O fio da lâmina da memória

por Laís Machado

Sábado Descontraído @Guto Muniz

É impossível ouvir falar sobre o genocídio de povos negros africanos e afrodiaspóricos, sendo negra brasileira, sem estabelecer, de imediato, conexões com as bases que estruturam esta Nação. Esta aproximação é estabelecida tanto pela sanguinolência de todos esses conflitos, pelos números geralmente perturbadores, pelas lacunas deixadas nas informações oficiais, quanto pelo apagamento de sujeitos ao transformá-los em estatísticas incapazes de afetar. Para além do período escravocrata, a história brasileira é banhada de sangue negro e indígena: as práticas eugenistas, a relação de morte sistemática estabelecida entre a polícia militar e as comunidades periféricas no Brasil.

Sábado Descontraído (Samedi Détente) é o espetáculo através do qual Dorothée Munyaneza põe em xeque a narrativa oficial sobre o genocídio ocorrido em Ruanda em 1994, transformando em sujeitos as estatísticas do massacre. Revisitando as memórias grafadas em seu corpo desde o final de sua infância que foi antecipada pelo confronto.

Em 6 de abril de 1994, se iniciou o genocídio dos Tutsi em Ruanda, que durou três meses e matou quase um milhão de pessoas nesse período. Essa guerra foi “oficialmente” atribuída a uma disputa entre grupos étnicos de um país que foi invadido e explorado por potências europeias, que nunca assumiram sua interferência e que abandonaram o território durante o massacre. Não apenas para preservar a vida dos seus, mas para garantir o extermínio do outro.

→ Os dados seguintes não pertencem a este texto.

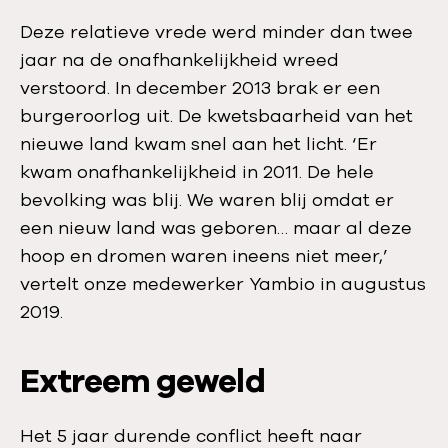
Deze relatieve vrede werd minder dan twee
jaar na de onafhankelijkheid wreed
verstoord. In december 2013 brak er een
burgeroorlog uit. De kwetsbaarheid van het
nieuwe land kwam snel aan het licht. ‘Er
kwam onafhankelijkheid in 2011. De hele
bevolking was blij. We waren blij omdat er
een nieuw land was geboren… maar al deze
hoop en dromen waren ineens niet meer,’
vertelt onze medewerker Yambio in augustus
2019.
Extreem geweld
Het 5 jaar durende conflict heeft naar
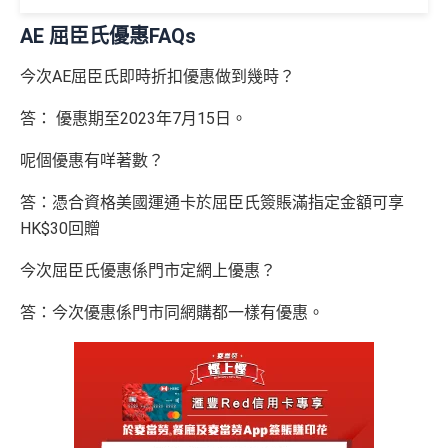
加總以上，
合共賺HK$672簽賬回贈+88里賞金#
#每1里賞
至日：2-12人有75折
金 ≈ HK$1，可兌換FPS轉數快回贈！詳情
MrMiles.hk/m
AE 屈臣氏優惠FAQs
⭐️ 手機八達通增值獎賞 + 里先生額外賞 ⭐️
AE Essential信用卡迎新
（主卡及附屬卡）
惠顧聘珍樓、名都酒樓及名都﹐
晚
mcredit
以上迎新連同基本積分合共有
高達1,440,000 AE積分
膳堂食自選主餐牌食品及飲品有7折
今次AE屈臣氏即時折扣優惠做到幾時？
✅
優點
(=80,000里數) + HK$50簽賬回贈
，
獎賞由AE直接存
用基本卡或附屬卡為
（主卡及附屬卡）
Mira Dining 旗下指定餐廳國金軒 (if
手機八達通 (iPhone /
入。同埋
88里賞金#
(由里先生派出)。
現有美國運通基
答： 優惠期至2023年7月15日。
HK$50 簽
八達通增
c)、 翠亨邨，
晚膳堂食自選主餐牌食品及飲品7折
，及
迎新項目
條件(於首2個月內做)
回贈
Apple Watch / Andro
本卡會員**
：迎新高達
76萬AE
積分
(可換42,222里)+88里
所有回贈直接以現金形式直接入落信用卡statement
值回贈
賬回贈
自選主餐牌食品外賣自取低至75折
id) 單次增值滿 HK$6
呢個優惠有咩著數？
賞金#(由里先生派出)
迎新資格：現時持有或於申請日期
本地港幣及外幣簽賬無上限現金回贈1.2%
里先生額外現
00
（主卡及附屬卡）
星期五係百老匯、PALACE或AMC
起計過去 12 個月內
曾持有或取消
任何由美國運通香港批
如當面交付保險費用都有1.2%現金回贈！
答：憑合資格美國運通卡於屈臣氏簽賬滿指定金額可享
金
(
申請連
免簽賬，7個工作天內
睇戲買一送一
核的信用卡或簽賬卡（不包括美國運通白金卡/半島白金
HK$30回贈
結：
MrMiles.
提交所有所需文件批
HK$100
申請完填 Form
MrMi
唔洗煩，簽賬統一1.2%啱晒唔儲里數又唔追優惠嘅朋
卡）之基本卡會員。
全年盡享 city’super、LOG-ON 及 cookedDeli
97折
優
hk/ae-essenti
卡即可
里先生額
les.hk/exp-form
88 里賞金#
友
(含
惠
今次屈臣氏優惠係門市定網上優惠？
al-apply
)
外賞
38 新會員 + 成功批卡 5
(由里先生派出)
港幣支付外國註册商戶沒有收費及沒有
DCC
交易協
積分無限期
A
0 額外里賞金)
答：今次優惠係門市同網購都一樣有優惠。
議，網上簽賬會少啲機會被收額外手續費
E
每曆年首$120,000簽賬$6=1里
累積簽賬額滿HK$2,00
簽賬迎新
HK$200
長期有
AE信用卡優惠
白
0或以上
590,500
❎
缺點
金
❎
缺點
AE積分
(可
卡
現有客戶迎新優惠詳情
完成所有條件 (總簽賬
兌換 32,805
AE Essential迎新優惠冷河期12個月，迎新優惠不適用
迎
💰迎新總
HK$30,000：包括
年費要$2,200，即使有
AE白金卡
都不能免年費
里數)
於現時持有或於申請日期起計過去 12 個月內曾取消或
新
網上繳費無回贈
計
HK$20,000 本地 +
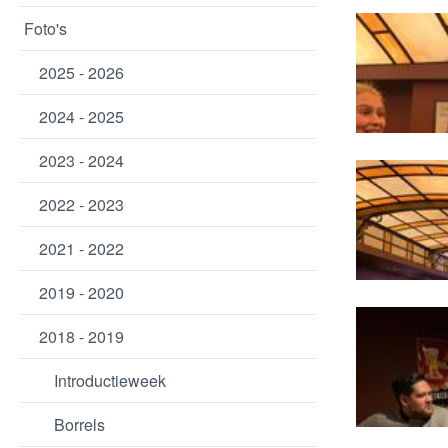
Foto's
2025 - 2026
2024 - 2025
2023 - 2024
2022 - 2023
2021 - 2022
2019 - 2020
2018 - 2019
Introductieweek
Borrels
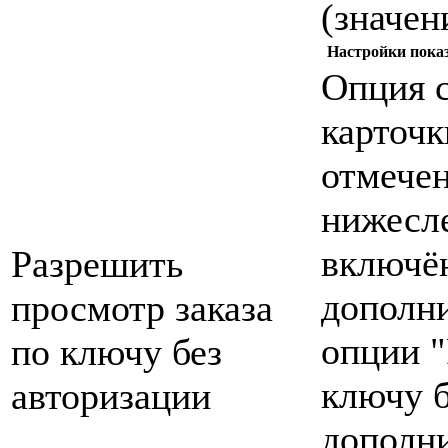
(значен
Настройки показ
Опция с
карточк
отмечен
нижесл
включё
Разрешить
дополн
просмотр заказа
опции "
по ключу без
ключу б
авторизации
дополн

Dorothée compartilha suas memórias. A relação com a perda de amigos, familiares e rotina, com a falta, com o retorno, com a saudade, com o medo, com a morte. E como todo processo de revisitação de memórias, as recria e as atualiza e compõe músicas, imagens e partituras coreográficas a partir do diálogo com elas. O palco é dividido com Nadia Beugré, que com o seu corpo é capaz de materializar a paisagem da narrativa, e Kamal Hamadache que opera e produz sonoridades ao vivo.

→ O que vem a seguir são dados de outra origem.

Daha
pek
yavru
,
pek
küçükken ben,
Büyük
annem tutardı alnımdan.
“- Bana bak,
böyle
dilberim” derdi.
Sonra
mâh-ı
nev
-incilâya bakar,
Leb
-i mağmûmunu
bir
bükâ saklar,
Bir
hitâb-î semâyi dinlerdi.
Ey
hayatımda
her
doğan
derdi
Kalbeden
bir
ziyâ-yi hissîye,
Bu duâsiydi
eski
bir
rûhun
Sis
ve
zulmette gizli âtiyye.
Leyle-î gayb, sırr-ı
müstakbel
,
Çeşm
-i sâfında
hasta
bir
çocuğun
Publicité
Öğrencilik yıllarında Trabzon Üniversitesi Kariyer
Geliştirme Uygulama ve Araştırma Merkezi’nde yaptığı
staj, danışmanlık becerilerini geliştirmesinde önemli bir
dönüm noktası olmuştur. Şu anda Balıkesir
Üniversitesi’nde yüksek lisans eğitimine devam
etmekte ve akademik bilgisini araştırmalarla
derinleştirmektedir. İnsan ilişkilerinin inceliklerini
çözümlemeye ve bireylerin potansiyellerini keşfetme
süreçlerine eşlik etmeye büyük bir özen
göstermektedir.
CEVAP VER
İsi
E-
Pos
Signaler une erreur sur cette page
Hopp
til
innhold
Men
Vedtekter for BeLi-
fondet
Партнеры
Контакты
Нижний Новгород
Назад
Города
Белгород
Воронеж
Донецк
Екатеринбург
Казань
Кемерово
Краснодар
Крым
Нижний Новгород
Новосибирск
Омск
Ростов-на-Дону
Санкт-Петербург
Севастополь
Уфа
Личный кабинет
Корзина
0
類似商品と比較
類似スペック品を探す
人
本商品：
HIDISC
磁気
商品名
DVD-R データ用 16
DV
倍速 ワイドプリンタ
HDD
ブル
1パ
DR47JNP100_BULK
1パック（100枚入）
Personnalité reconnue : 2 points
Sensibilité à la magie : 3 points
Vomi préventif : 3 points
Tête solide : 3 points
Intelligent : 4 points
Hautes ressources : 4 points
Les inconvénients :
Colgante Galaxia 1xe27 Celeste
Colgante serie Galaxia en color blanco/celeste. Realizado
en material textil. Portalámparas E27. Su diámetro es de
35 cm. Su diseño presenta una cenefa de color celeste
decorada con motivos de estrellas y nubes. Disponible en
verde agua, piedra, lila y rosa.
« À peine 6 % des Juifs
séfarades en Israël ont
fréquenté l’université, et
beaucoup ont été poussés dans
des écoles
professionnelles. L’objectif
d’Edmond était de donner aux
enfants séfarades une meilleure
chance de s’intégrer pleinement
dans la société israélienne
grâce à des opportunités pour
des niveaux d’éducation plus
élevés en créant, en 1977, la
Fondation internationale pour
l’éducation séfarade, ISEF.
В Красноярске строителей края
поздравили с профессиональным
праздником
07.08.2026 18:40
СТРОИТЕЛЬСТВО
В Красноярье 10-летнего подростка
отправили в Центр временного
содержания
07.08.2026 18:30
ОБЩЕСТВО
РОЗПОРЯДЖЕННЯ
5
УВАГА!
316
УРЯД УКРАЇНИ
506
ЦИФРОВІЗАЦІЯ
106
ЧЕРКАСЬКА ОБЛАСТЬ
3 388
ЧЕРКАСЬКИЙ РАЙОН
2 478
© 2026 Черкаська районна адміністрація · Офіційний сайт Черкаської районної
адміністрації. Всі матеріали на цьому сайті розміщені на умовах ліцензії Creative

Alguns elementos ganham destaque em todo o acontecimento, mudando sua posição de importância na medida em que a narrativa se desenvolve. A mesa – um espaço de comunhão e reunião familiar – se transforma em abrigo e proteção. A rádio, que sua família escutava, projetada através de uma conexão forjada com o facão, instrumento que se tornou uma das armas mais presentes no genocídio, com a qual membros ou não das milícias matavam uns aos outros. E a lona plástica que tanto embalava os cadáveres, como servia de cama no sereno para ver satélites vestidos de estrelas.

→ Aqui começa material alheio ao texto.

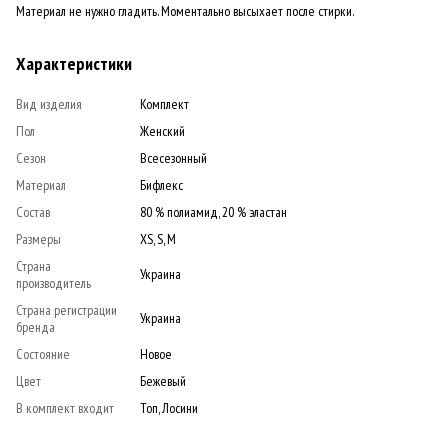
Материал не нужно гладить. Моментально высыхает после стирки.
Характеристики
Вид изделия
Комплект
Пол
Женский
Сезон
Всесезонный
Материал
Бифлекс
Состав
80 % полиамид, 20 % эластан
Размеры
XS, S, M
Страна
Украина
производитель
Страна регистрации
Украина
бренда
Состояние
Новое
Цвет
Бежевый
В комплект входит
Топ, Лосини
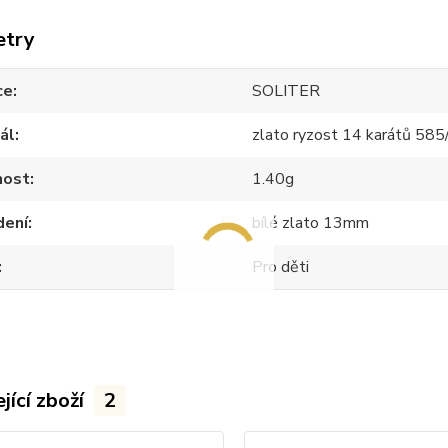
etry
ce
SOLITER
ál
zlato ryzost 14 karátů 58
ost
1.40g
dení
bílé zlato 13mm
Pro děti
jící zboží
2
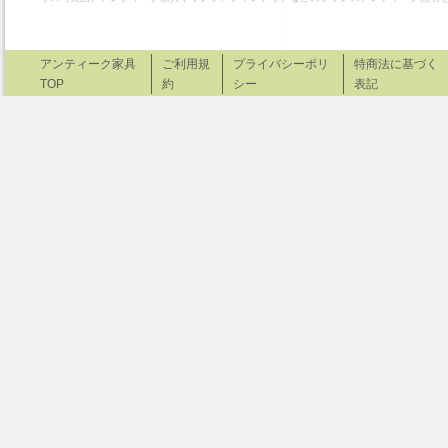
アンティーク家具
ご利用規
プライバシーポリ
特商法に基づく
TOP
約
シー
表記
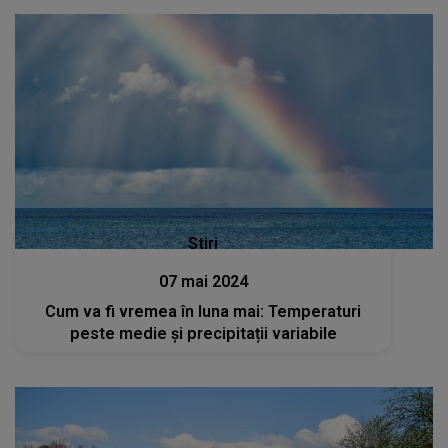
Stiri
07 mai 2024
Cum va fi vremea în luna mai: Temperaturi
peste medie și precipitații variabile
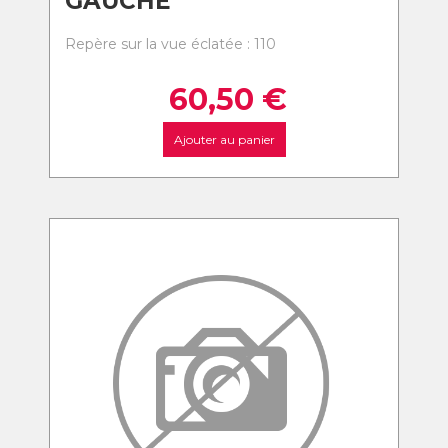
GAUCHE
Repère sur la vue éclatée : 110
60,50
€
Ajouter au panier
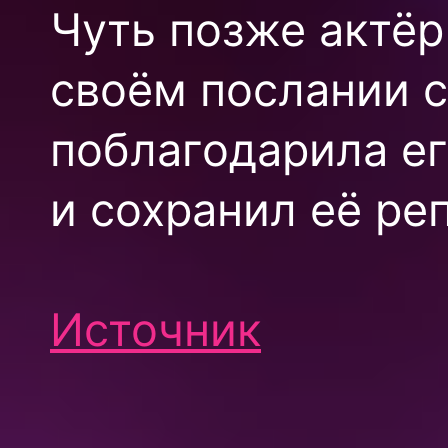
Чуть позже актёр
своём послании с
поблагодарила его
и сохранил её ре
Источник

Sons do facão em contato com o metal e com a madeira são ressignificados e se transformam em instrumentos musicais. Bem como passos pesados sobre o tablado e sobre a mesa, além de ruídos disparados em off. Sons que, isoladamente, podem ser atribuídos ao conflito e juntos são transformados em música. E, apesar da dureza do que dizem, dialogam com a beleza. O espetáculo não parece ter interesse em criar uma ilusão que transporte o público para aquele recorte temporal em Ruanda,  nem assumir o papel de explicar para o mundo o jogo político que afiou o facão, mas nos deslocar para dentro dos poros de Dorothée. Para o que, daquilo tudo, ficou registrado em seu DNA. Seu corpo e o que ele agencia é nossa lente, nosso filtro. E essa é a porta de entrada para o público. Essa é a ferramenta que nos permite vislumbrar a estrutura como um todo. Pois é difícil ignorar alguém que te desafia e te atravessa. Não com o facão que segura, mas com a voz que te corta.

Como viver e reconstruir-se depois de ter o chão sob os seus pés arrancados e estruturas de afeto ruídas irruptivamente pela barbárie? Como fazer poesia depois da experiência da guerra? Como retornar ao território que se configura como o ponto zero da sua própria destruição e se reconectar com o restou? Como se colocar à serviço das vozes não escutadas, incluindo a sombra de si mesma? Em Sábado Descontraído, Dorotheé e Nadia dançam entre essas perguntas e chamam à responsabilidade a audiência, nos obrigando a nos confrontarmos com a nossa própria valoração destas vidas: Onde estávamos em abril de 1994?